Transaction Delegation¶
Client-Server scheme allows sending Kaspeak messages without funding the client's wallet with KAS.
The client encrypts and signs the payload, and the server creates, funds, and broadcasts the transaction.
Two-way pipeline¶
- Client encrypts the message and sends its length to the server.
- Server creates a suitably sized transaction and returns an
outpointIds
string to the client. - Client forms the payload (encrypted message + Schnorr signature) and sends it back to the server.
- Server embeds the payload into the transaction, signs inputs with its key, pays the fee, and publishes the transaction on Kaspa.
- Encryption and signing are handled by the client; the private key never leaves the device.
- Transaction creation and fee payments are handled by the server.
- Data security remains intact: the payload is already encrypted with XChaCha20-Poly1305.
- Metadata (sender's address, identifier) become visible to the server.
Complete Example¶
This scheme lets the client form its encrypted payload and sign it using its own private key, while the server publishes the payload to the network. The client doesn't even need to connect directly to the node. The encrypted message is addressed to the server's public key, enabling the server to easily read it from the blockdag via its worker.
This example doesn't implement actual client-server data exchange, but clearly illustrates the roles. Real-world apps require a full client-server interaction.

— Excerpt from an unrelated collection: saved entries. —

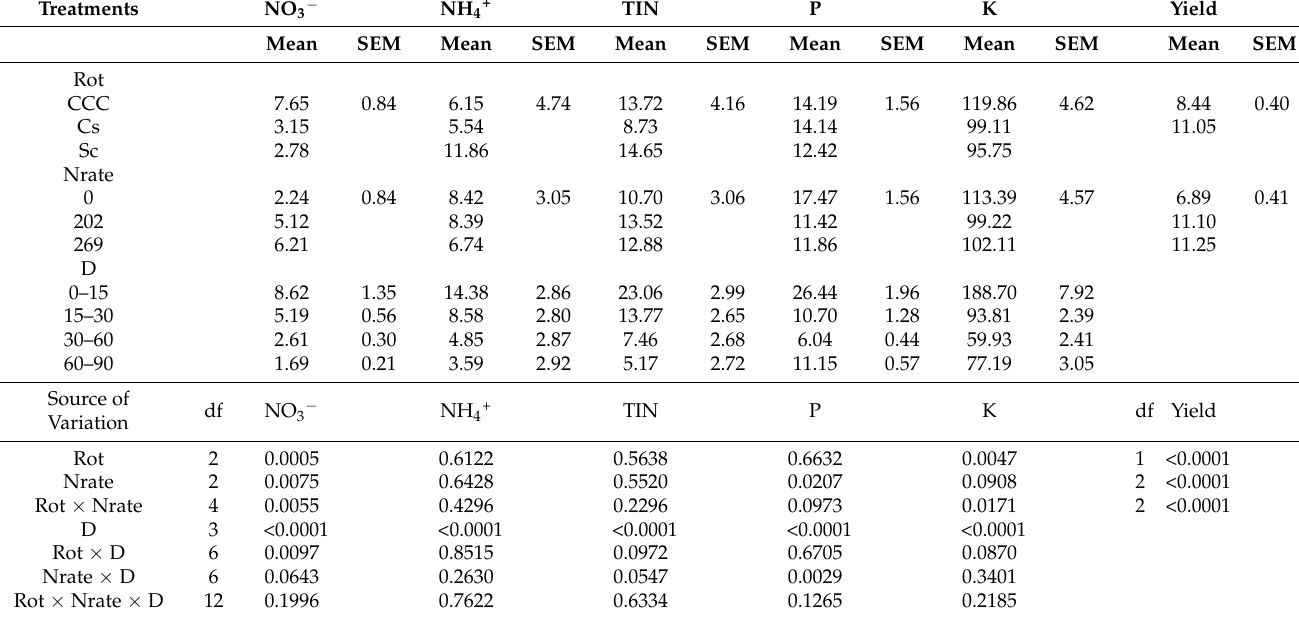
Table 2. The treatment mean values (Mean) and standard error of the means (SEM) of the soil nitrate (NO 3 − , mg kg − 1 ), ammonium (NH 4+ , mg kg − 1 ), total inorganic nitrogen (TIN, mg kg − 1 ), available phosphorus (P, mg kg − 1 ), and potassium (K, mg kg − 1 ) determined by the main effects of crop rotation [Rot, continuous CCC; corn phase of corn-soybean rotation (Cs), and soybean phase of corn-soybean rotation (Sc)], N fertilization rate (Nrate, 0, 202, and 269 in kg N ha − 1 ), and soil depth (D, cm). Average corn phase yield (Mg ha − 1 , 1981–2017) determined for each N rate and rotation are included in the last column. Probability values ( p -values) and degrees of freedom (df) associated with the different sources of variation in the analysis of variance are shown below.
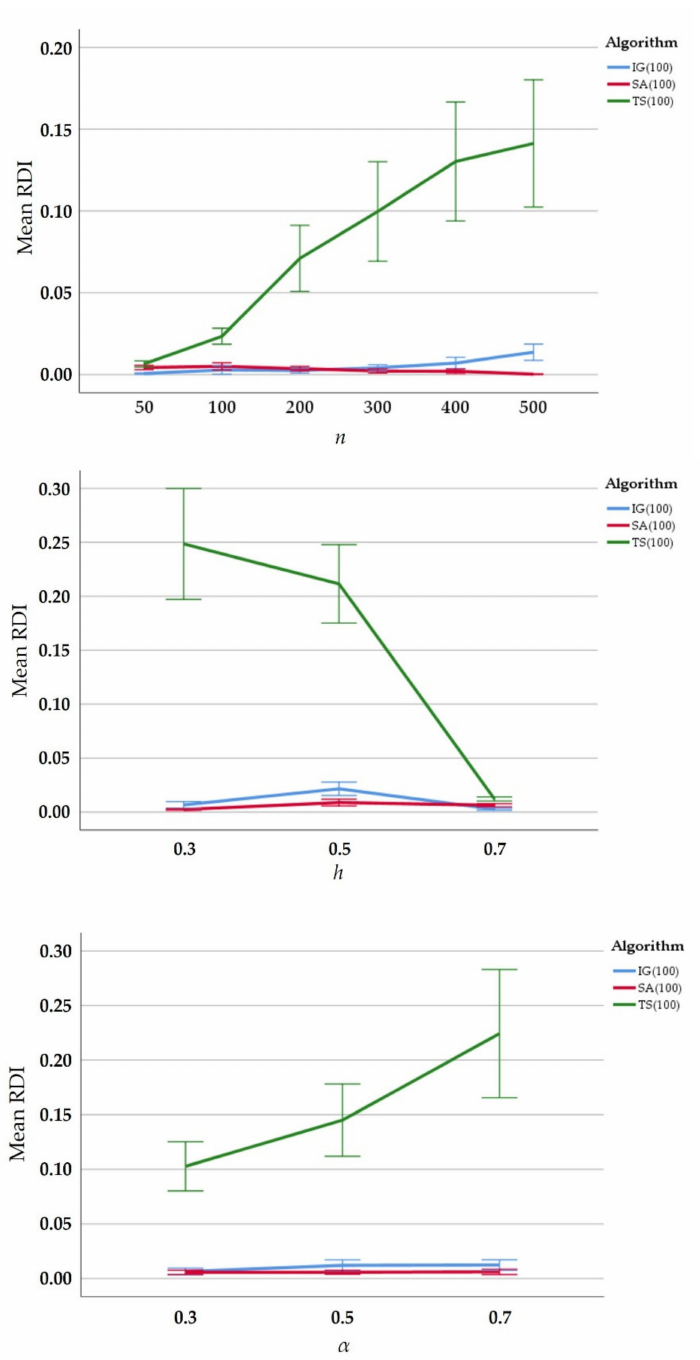
Figure 6. Mean plots for interaction between algorithms and problem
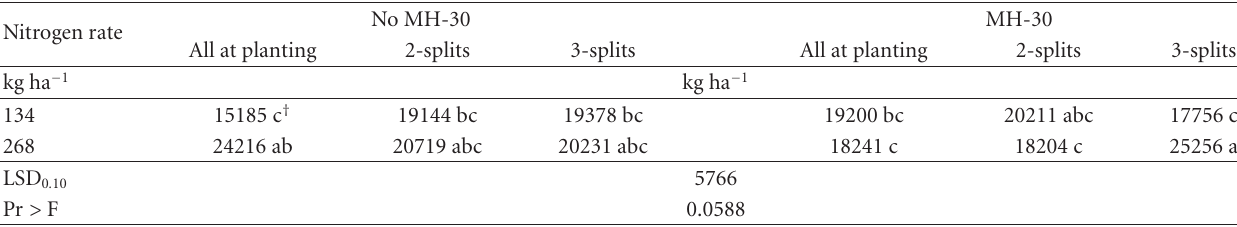
Table 6: Nitrogen rate × N application timing × MH-30 interaction in 2010 for total yield for Russet potatoes grown on sandy loam soils in the Mid-Atlantic.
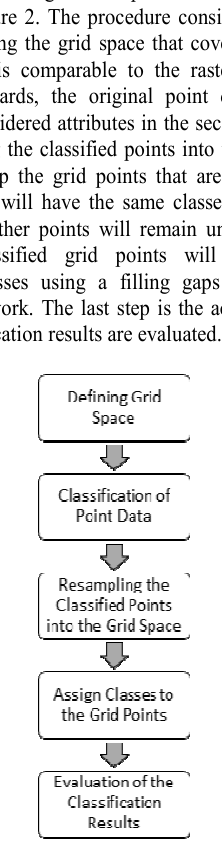
Figure 2. LiDAR Data Classification in Point Cloud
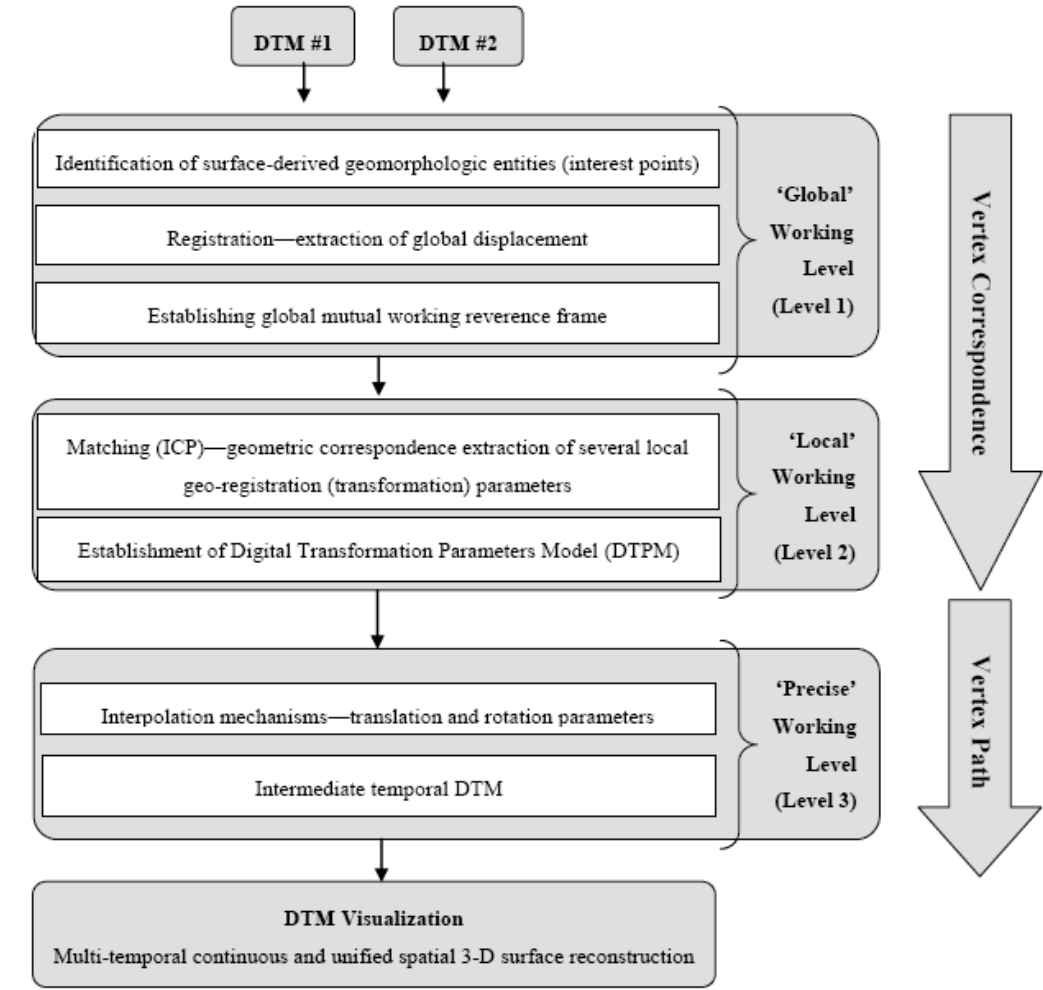
Figure 4. Workflow of the hierarchical modelling mechanism and its main stages. DTM, Digital Terrain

Why this doesn't compromise data integrity?¶
-
Public key (33 bytes) is stored openly in
Payload
, but also included in the Schnorr signature. This prevents sender substitution even with delegation. -
Private key is never transmitted; only the payload hash (
marker ∥ prefix ∥ … ∥ outIds
) is signed. The server sees only the final signature and can't misuse it.
Thus, delegation preserves cryptographic data integrity guarantees while offloading financial costs from the client.
Privacy trade-offs¶
- Server knows whom you serve and when—IP, address, and identifier become openly visible.
- Conversation anonymity is compromised: the server can correlate your activity by IP, session, and timing.
Only use delegation if lowering entry barriers is more critical than maintaining complete privacy.